**Work instruction 1**.
In the passage below on initiative for summoned creatures, which characters have a special ability that lets their animal companion act on the same turn as they do?
**Work instruction 2**.
The passage below on initiative for summoned creatures describes the rule the writer prefers to keep from the PHB. Name every kind of creature it explicitly says should roll its own separate initiative under that rule.
**Work instruction 3**.
Write the next few sentences of the passage below on initiative for summoned creatures.

**Exercise passage**.

--

You could make it so the summoned critter acts after the summoner on the first round, but the summoner doesn't have time to give it any commands--in effect it just shows up and if something attacks it that round, it fights back. I think this fits that fact that most of the in-combat summoning is for things like a bunch of animals, sprites, or mephitis; it will take a bit just to see where they all ended up (not to mention what you actually got from the spell). I think it would be pretty rare that you would just happen to finish one of the longer summoning spells just as combat began.
 

I prefer to keep the rule as listed in the PHB, having summoned creatures (and familiars, and pets, and anyone else) roll their separate initiative.
While it does slow things down a little to add an extra turn into the order, keep in mind that Beastmaster Rangers have the special ability for their animal companion to act on the same turn as the ranger.

--

**Material provided**.
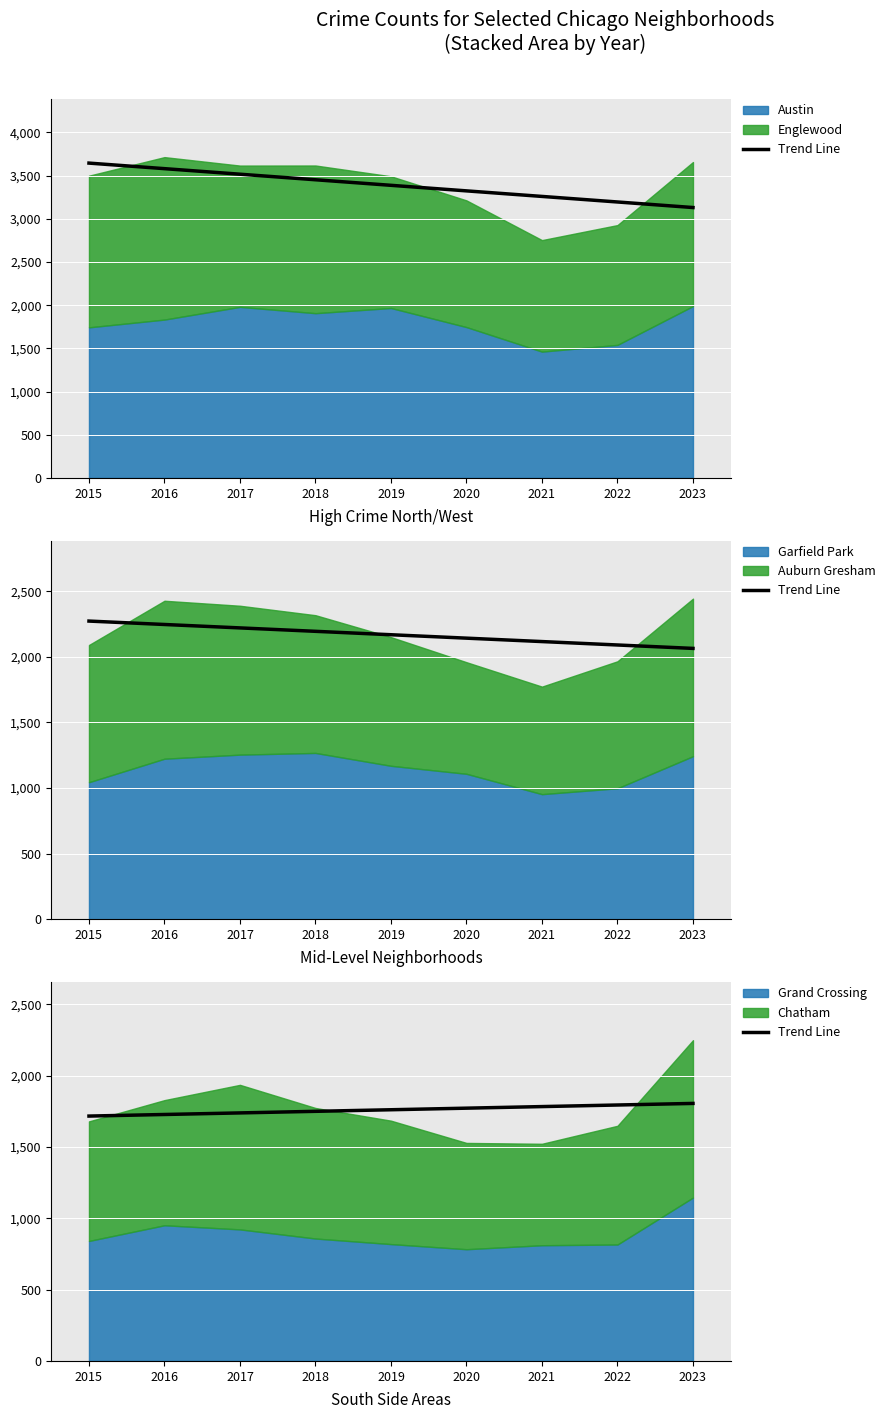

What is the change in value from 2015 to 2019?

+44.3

--

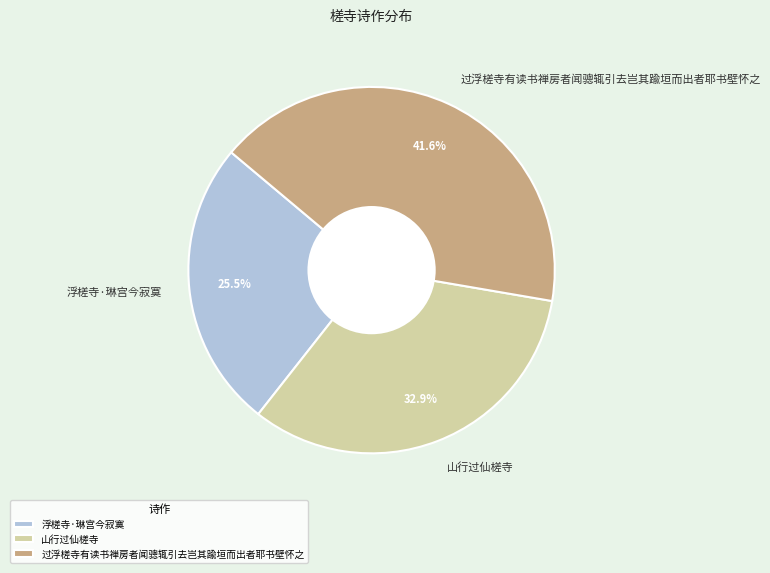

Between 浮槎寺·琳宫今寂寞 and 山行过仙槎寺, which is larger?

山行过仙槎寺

--

**Response box 1**.
Beastmaster Rangers.

**Response box 2**.
Summoned creatures, familiars, and pets.

**Response box 3**.
So if you allow this for everyone, you actually give everyone something for free that Rangers get special, which I think that takes something special away from them. Rangers have enough problems as it is, let them have their coordinated initiative attacks.

Its actually pretty powerful to coordinate several attacks all on the same turn with your characters, and requiring separate initiatives helps smooth it out a little.
 

In my game, if the summons is successful the creature waits to be given an order or task. If the summons fails and the creature still appears it is free to do whatever it wishes to do.